TANJUNGPINANG — Peringatan 24 tahun Hari Marwah Kepri pada 15 Mei 2026 bukan sekadar seremonial tahunan. Bagi Syahzinan, SE, pelaku sejarah dan tokoh Badan Perjuangan Pembentukan Provinsi Kepri (BP3KR) Jakarta, momentum ini adalah pengingat bagi generasi sekarang agar tidak melupakan harga yang telah dibayar untuk memiliki provinsi sendiri.
Menurut Syahzinan, ada lima fase besar yang membentuk jalan panjang pembentukan Provinsi Kepri. Kelima fase ini, tulisnya dalam catatan yang dibagikan ke publik, adalah fondasi yang tidak boleh terlewat dari ingatan kolektif masyarakat.
Fase Pertama: Mubes Rakyat 15 Mei 1999
Gagasan pembentukan provinsi baru mulai mengkristal dalam Musyawarah Besar (Mubes) Rakyat Kepulauan Riau pertama. Acara yang digelar di Hotel Royal Palace Tanjungpinang (kini Hotel Comforta) pada 15 Mei 1999 itu melahirkan deklarasi yang menjadi cikal bakal perjuangan.
Penolakan dari Pekanbaru dan Aksi Massa ke Jakarta
Fase kedua dan ketiga diwarnai penolakan keras dari Gubernur dan DPRD Provinsi Riau kala itu. Penolakan ini memicu fase keempat: aksi moral ribuan warga Kepri yang berbondong-bondong ke Jakarta pada 20-22 Januari 2002. Mereka mendesak DPR RI dan pemerintah pusat untuk segera mengesahkan RUU pembentukan provinsi baru.
"Bahkan nyawa sekalipun kita pertaruhkan pada saat itu," kenang Syahzinan dalam tulisannya, menekankan pengorbanan yang menyertai setiap fase perjuangan.
Puncak Ketegangan: Hari Marwah 15 Mei 2002
Puncak dari seluruh rangkaian perjuangan adalah peristiwa 15 Mei 2002, yang kini diperingati sebagai Hari Marwah. Saat itu, RUU pembentukan Provinsi Kepri mengalami penundaan berkali-kali dalam sidang paripurna DPR RI di Senayan. Syahzinan menyebut penundaan itu sebagai bentuk tekanan dan intervensi dari berbagai pihak yang ingin menggagalkan pemekaran.
"Peristiwa 15 Mei 2002 adalah sesuatu yang sangat mengusik dan melecehkan marwah dan martabat kita sebagai orang Melayu Kepulauan Riau," tulisnya. Rakyat merasa dipermainkan oleh pemerintah pusat karena jalan buntu yang terus berulang.
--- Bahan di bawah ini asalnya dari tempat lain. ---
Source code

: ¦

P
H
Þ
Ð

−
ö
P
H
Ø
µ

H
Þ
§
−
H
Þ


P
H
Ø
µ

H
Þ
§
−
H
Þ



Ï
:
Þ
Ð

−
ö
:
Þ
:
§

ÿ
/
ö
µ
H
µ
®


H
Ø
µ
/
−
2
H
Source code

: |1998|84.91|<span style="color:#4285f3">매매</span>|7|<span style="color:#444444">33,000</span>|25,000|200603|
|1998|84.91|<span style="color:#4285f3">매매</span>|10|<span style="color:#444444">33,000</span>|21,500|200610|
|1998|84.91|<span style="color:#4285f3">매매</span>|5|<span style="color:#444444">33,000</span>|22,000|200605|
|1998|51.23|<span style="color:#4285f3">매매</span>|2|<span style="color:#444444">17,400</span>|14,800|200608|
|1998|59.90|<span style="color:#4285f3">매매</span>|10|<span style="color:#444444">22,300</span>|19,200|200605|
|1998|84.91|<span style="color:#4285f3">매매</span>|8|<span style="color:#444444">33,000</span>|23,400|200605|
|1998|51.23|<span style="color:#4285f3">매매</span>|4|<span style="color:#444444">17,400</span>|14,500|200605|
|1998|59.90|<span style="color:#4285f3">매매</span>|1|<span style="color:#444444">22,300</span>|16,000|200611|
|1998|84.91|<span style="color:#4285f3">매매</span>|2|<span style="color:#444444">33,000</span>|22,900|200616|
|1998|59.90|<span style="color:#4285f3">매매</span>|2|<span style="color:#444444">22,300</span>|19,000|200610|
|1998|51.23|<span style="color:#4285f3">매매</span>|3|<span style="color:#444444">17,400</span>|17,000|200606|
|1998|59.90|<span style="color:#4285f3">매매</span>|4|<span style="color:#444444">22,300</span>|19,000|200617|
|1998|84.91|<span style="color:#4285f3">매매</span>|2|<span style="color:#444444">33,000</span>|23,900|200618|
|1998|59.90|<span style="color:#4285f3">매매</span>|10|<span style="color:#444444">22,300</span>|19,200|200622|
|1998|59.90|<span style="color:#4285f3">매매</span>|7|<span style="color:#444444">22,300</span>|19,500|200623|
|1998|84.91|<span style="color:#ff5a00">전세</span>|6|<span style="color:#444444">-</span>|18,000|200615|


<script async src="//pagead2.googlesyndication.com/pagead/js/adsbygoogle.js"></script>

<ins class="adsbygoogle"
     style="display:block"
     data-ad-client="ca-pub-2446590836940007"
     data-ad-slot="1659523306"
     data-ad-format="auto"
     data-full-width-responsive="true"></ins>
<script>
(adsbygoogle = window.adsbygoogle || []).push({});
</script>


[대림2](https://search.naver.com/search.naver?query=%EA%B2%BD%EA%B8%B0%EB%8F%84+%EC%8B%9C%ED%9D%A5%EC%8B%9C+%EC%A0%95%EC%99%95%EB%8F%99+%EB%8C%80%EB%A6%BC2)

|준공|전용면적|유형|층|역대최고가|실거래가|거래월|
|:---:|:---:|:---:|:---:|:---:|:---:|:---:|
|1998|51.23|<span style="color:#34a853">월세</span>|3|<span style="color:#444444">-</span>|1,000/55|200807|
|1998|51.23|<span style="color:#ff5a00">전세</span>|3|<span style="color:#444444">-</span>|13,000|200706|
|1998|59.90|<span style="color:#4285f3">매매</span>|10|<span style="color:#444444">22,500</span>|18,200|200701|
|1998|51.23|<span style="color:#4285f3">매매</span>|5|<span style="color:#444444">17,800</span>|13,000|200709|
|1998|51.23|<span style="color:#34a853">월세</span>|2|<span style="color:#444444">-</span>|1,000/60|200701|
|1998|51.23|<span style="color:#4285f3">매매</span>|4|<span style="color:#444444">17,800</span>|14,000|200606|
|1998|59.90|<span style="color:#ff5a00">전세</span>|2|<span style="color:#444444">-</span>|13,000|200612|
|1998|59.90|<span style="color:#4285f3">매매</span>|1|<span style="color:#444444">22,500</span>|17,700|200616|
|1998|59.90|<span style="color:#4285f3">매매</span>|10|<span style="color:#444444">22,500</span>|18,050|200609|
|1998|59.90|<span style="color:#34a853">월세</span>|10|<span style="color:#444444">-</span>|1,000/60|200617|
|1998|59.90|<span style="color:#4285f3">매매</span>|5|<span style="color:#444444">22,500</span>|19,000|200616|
Kemenangan di Senayan: 24 September 2002
Fase kelima dan terakhir adalah sidang paripurna DPR RI pada 24 September 2002, yang akhirnya mengesahkan Rancangan Undang-Undang Pembentukan Provinsi Kepulauan Riau. Inilah titik kulminasi dari perjuangan yang telah berlangsung sejak 1999.
Syahzinan mencatat bahwa secara historis, perbedaan visi pembangunan antara Riau Daratan dan Kepulauan Riau menjadi pemicu utama gerakan pemisahan. "Yang satu visi daratan dan satu lagi visi kepulauan, serta masalah rentang kendali yang cukup jauh dan ketidakadilan pembangunan," ujarnya.
Refleksi 24 Tahun: Kembalikan Marwah Negeri Kami
Peringatan ke-24 tahun ini mengusung tema "Kembalikan Marwah Negeri Kami". Tema itu dipilih sebagai pengingat bahwa perjuangan para tokoh dan rakyat Kepri tidak boleh berakhir pada pembentukan provinsi semata. Semangat mempertahankan harga diri dan martabat, yang menjadi inti dari Hari Marwah, harus terus diwariskan kepada generasi mendatang.